Tanzania got its coffee from Ethiopia in the 16th century. It was brought there by the Haya people and first was named as ‘Haya Coffee’. Most likely it was a Robusta variety and since then it has become strongly intertwined in Tanzanian culture. They have a special preparation when the ripe cherries are boiled, then smoked for several days and chewed rather than brewed into a drink.
In Uganda, coffee is a huge part of the export economy, and the country is one of the largest producers in the world. However, because most of their coffee is Robusta, Uganda has struggled to achieve a reputation for quality.
Zambia has been, for quite some time, overlooked by the coffee industry. Which in the long term led by little investment.
In Asia, the first coffee was brought in Yemen, and now Asia is one of the most significant coffee suppliers in the world.
Besides other products, China is starting to produce surprisingly large volumes of coffee. But in Coffee producing the growers are beginning to turn their attention to quality rather than quality. They are in constant experimentation pushing the boundaries of what is possible with the soil, climate, and varieties found there.
The origins of coffee production in India are linked to a myth which tells that Baba Budan was passing through Yemen in 1670, and smuggled seven coffee seeds.
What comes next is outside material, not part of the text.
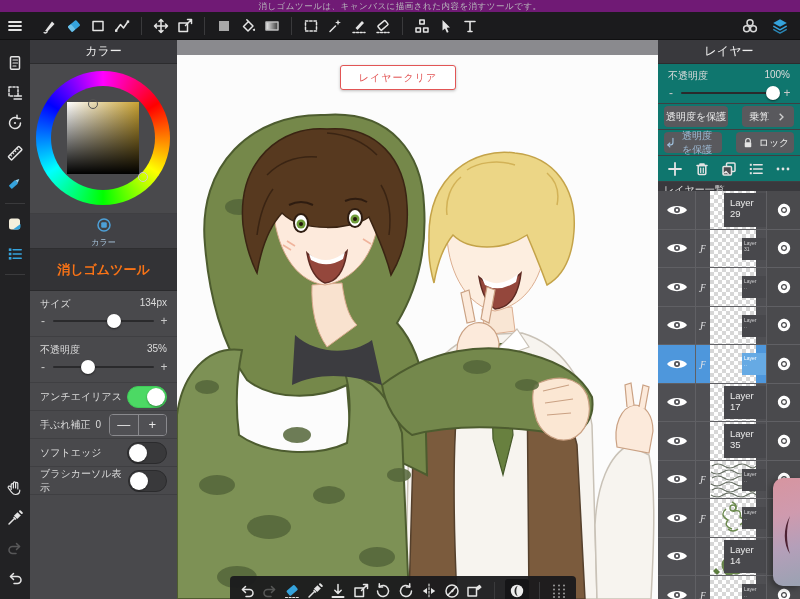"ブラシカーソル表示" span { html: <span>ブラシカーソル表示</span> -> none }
Because the number 7 is considered a sacrosanct number in Islam, it was treated as a religious act.
In 1696, the governor of Jakarta, Indonesia received a gift of several coffee seedlings from the Dutch governor of Malabar in India. These plants were lost in a flood, so he required a second shipment, and the plants flourished just after that.
The story about coffee in The Philippines starts in 1740 when a Spanish monk in lipa planted the first coffee plants. It flourished under Spanish colonial rule and while it spread out around the Philippines.
If a pilgrim Muslim returns home from Mecca and passes through Indonesia, he brings a plant with him and plants it in the south of Thailand.
Yemen was the first to produce coffee on a commercial basis in Asia. The coffee there is pretty distinctive, perhaps challenging, and certainly unusual.
Now America is the world’s coffee bean major supplier. But the range and quality of the beans along the continents varies hugely. Today Brazilia proved one-third of the international coffee market.
Bolivia has the potential to produce truly great coffees and he already does it in small portions. However the production is shrinking year on year, and coffee farms are on their way to disappear.
Brazil is the world’s largest producer of coffee for 150 years now. In the past Brazil’s market share was as high as eighty percent. Brazil got its first plants while it was under Portuguese rule in the 1727’s from French Guiana.
Colombia was introduced to coffee in 1723 by the Jesuits. The production wasn’t a significant one, until the end of the 19th century. However, in 1912, coffee made up approximately fifty percent of Colombia’s total exports.
Coffee arrived in Ecuador around 1860, which was relatively late. Coffee production spread through the country and in 1905 it started its first exports to Europe. Ecuador is one of the few countries that grow both Arabica and Robusta coffee.
Coffee arrived in Haiti while it was a newly founded French colony in 1725. The first coffee was probably grown around Terroir Rouge in the northeast part. Coffee production rapidly increased on the island, and Haiti produced between fifty and sixty percent of the world’s coffee from 1750 to 1788.
Hawaii was the only coffee-producing region in a First-World country. This changes its economy, as well as the marketing, of the coffee. The producers are engaging the consumers directly. But the experts say that the quality of the coffee doesn’t merit its price.
The story begins in 1728 when the Governor received a coffee plant from the Governor of Martinique. At first, its production was relatively limited; in 1752 Jamaica exported only 27 tonnes (30 tons) of coffee.